METHODS: We reviewed 922 patients with stroke who had both transesophageal echocardiography and cerebral angiography. The plaques of these patients were classified as either complex aortic plaques (CAP), which protruded > or =4 mm or were present as mobile lesions in the proximal aorta, or simple aortic plaques (SAP), which were <4 mm or present in the descending aorta. Cerebral artery atherosclerosis was classified as either an IC or extracranial (EC) atherosclerosis.
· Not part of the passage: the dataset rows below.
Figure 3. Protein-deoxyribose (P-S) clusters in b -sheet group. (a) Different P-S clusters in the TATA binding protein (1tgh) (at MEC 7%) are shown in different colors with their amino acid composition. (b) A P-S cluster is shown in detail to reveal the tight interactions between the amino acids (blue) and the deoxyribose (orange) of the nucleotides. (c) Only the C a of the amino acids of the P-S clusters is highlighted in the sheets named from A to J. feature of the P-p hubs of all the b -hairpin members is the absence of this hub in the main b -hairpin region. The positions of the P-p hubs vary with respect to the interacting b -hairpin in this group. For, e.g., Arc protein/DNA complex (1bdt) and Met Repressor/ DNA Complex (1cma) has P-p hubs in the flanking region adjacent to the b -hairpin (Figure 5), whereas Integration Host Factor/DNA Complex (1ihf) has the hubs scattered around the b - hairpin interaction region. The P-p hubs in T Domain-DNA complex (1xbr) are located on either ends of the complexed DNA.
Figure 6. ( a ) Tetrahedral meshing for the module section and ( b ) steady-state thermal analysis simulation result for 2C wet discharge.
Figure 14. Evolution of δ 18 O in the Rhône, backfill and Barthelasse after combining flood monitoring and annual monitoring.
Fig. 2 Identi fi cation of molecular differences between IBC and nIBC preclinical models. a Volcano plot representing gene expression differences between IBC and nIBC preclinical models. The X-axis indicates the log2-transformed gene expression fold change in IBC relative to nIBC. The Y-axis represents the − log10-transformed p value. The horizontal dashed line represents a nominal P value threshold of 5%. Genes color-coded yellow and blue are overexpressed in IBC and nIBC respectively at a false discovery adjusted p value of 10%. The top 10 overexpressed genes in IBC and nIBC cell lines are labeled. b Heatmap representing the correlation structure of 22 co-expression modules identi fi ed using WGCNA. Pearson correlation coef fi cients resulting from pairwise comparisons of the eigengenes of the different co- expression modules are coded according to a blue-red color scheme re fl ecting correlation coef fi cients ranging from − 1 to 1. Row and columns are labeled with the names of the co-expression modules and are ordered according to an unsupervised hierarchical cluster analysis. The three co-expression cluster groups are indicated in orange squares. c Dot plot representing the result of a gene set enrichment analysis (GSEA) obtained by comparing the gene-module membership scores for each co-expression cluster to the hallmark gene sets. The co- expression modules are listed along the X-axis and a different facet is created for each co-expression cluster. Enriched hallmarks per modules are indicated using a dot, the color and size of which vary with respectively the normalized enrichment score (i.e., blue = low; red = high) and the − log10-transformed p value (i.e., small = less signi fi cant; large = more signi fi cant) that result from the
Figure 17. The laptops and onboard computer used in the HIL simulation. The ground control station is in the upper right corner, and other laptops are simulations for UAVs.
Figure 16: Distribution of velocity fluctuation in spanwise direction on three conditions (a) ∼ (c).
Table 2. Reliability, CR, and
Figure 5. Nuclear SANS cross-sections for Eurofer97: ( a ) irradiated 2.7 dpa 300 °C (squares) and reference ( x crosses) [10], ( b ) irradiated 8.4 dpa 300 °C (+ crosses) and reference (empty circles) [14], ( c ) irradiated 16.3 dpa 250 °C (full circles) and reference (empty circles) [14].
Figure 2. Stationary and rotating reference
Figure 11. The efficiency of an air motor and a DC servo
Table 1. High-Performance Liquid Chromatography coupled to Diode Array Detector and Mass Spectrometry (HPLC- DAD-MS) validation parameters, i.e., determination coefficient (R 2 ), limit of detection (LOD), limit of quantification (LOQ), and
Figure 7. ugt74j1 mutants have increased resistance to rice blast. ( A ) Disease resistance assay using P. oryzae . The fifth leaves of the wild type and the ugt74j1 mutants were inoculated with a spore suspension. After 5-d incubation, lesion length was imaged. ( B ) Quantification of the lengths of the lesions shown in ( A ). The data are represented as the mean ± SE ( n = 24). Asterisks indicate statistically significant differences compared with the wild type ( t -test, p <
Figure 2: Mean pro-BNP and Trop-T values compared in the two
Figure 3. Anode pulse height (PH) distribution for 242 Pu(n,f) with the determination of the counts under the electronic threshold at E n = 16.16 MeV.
RESULTS: Among the 922 patients, we found aortic plaques in 237 patients (26%). There were 111 (47%) patients of SAP, 74 (31%) patients with CAP, and 52 (22%) patients that had both SAP and CAP. Angiography showed IC or EC atherosclerosis in 511 patients (55%). The presence of aortic plaques was significantly associated with IC or EC atherosclerosis. The significance appeared to be due to the strong association between the presence of SAP and IC atherosclerosis (51% SAP vs 35% no plaques; odds ratio = 1.94, 95% CI: 1.17 to 3.21). In the multiple logistic regression analysis, SAP were independent predictors of IC atherosclerosis
CONCLUSIONS: The presence of simple aortic plaques may be a marker of advanced vascular disease. Detection of simple aortic plaques during transesophageal echocardiography may have clinical implications because patients with these plaques frequently had concomitant intracranial atherosclerosis, a risk factor for stroke.